▶ _THE PROBLEM_:
Express each line of the listing below as a JSON list of strings, one string per line, with blank lines omitted.

Some records
— begin —

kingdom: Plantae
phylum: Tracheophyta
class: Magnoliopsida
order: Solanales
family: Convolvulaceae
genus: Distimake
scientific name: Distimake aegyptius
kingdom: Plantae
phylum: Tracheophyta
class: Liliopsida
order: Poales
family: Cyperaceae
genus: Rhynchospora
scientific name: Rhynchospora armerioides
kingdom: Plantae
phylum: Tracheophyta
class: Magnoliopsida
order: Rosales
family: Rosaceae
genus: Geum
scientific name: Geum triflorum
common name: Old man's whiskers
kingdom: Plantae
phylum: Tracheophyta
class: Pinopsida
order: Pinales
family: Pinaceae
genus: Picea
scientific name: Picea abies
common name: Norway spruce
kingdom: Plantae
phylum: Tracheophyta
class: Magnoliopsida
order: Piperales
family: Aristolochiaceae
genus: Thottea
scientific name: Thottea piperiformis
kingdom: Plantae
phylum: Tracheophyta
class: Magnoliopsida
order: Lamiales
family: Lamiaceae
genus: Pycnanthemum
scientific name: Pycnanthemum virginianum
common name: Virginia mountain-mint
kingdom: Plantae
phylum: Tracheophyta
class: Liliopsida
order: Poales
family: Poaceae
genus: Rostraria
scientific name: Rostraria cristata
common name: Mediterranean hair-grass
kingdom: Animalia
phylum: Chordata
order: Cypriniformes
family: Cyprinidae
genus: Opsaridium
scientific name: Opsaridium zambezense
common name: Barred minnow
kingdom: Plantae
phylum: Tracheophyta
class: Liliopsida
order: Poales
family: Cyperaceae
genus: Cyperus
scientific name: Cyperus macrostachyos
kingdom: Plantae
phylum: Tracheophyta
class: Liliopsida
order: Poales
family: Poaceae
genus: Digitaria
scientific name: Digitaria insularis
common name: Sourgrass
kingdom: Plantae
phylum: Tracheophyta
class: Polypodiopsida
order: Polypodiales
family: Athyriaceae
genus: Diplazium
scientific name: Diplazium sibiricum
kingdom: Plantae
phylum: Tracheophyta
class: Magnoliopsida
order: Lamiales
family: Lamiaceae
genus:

— end —

▶ _TASK SOLUTION_:
[
  "kingdom: Plantae",
  "phylum: Tracheophyta",
  "class: Magnoliopsida",
  "order: Solanales",
  "family: Convolvulaceae",
  "genus: Distimake",
  "scientific name: Distimake aegyptius",
  "kingdom: Plantae",
  "phylum: Tracheophyta",
  "class: Liliopsida",
  "order: Poales",
  "family: Cyperaceae",
  "genus: Rhynchospora",
  "scientific name: Rhynchospora armerioides",
  "kingdom: Plantae",
  "phylum: Tracheophyta",
  "class: Magnoliopsida",
  "order: Rosales",
  "family: Rosaceae",
  "genus: Geum",
  "scientific name: Geum triflorum",
  "common name: Old man's whiskers",
  "kingdom: Plantae",
  "phylum: Tracheophyta",
  "class: Pinopsida",
  "order: Pinales",
  "family: Pinaceae",
  "genus: Picea",
  "scientific name: Picea abies",
  "common name: Norway spruce",
  "kingdom: Plantae",
  "phylum: Tracheophyta",
  "class: Magnoliopsida",
  "order: Piperales",
  "family: Aristolochiaceae",
  "genus: Thottea",
  "scientific name: Thottea piperiformis",
  "kingdom: Plantae",
  "phylum: Tracheophyta",
  "class: Magnoliopsida",
  "order: Lamiales",
  "family: Lamiaceae",
  "genus: Pycnanthemum",
  "scientific name: Pycnanthemum virginianum",
  "common name: Virginia mountain-mint",
  "kingdom: Plantae",
  "phylum: Tracheophyta",
  "class: Liliopsida",
  "order: Poales",
  "family: Poaceae",
  "genus: Rostraria",
  "scientific name: Rostraria cristata",
  "common name: Mediterranean hair-grass",
  "kingdom: Animalia",
  "phylum: Chordata",
  "order: Cypriniformes",
  "family: Cyprinidae",
  "genus: Opsaridium",
  "scientific name: Opsaridium zambezense",
  "common name: Barred minnow",
  "kingdom: Plantae",
  "phylum: Tracheophyta",
  "class: Liliopsida",
  "order: Poales",
  "family: Cyperaceae",
  "genus: Cyperus",
  "scientific name: Cyperus macrostachyos",
  "kingdom: Plantae",
  "phylum: Tracheophyta",
  "class: Liliopsida",
  "order: Poales",
  "family: Poaceae",
  "genus: Digitaria",
  "scientific name: Digitaria insularis",
  "common name: Sourgrass",
  "kingdom: Plantae",
  "phylum: Tracheophyta",
  "class: Polypodiopsida",
  "order: Polypodiales",
  "family: Athyriaceae",
  "genus: Diplazium",
  "scientific name: Diplazium sibiricum",
  "kingdom: Plantae",
  "phylum: Tracheophyta",
  "class: Magnoliopsida",
  "order: Lamiales",
  "family: Lamiaceae",
  "genus:"
]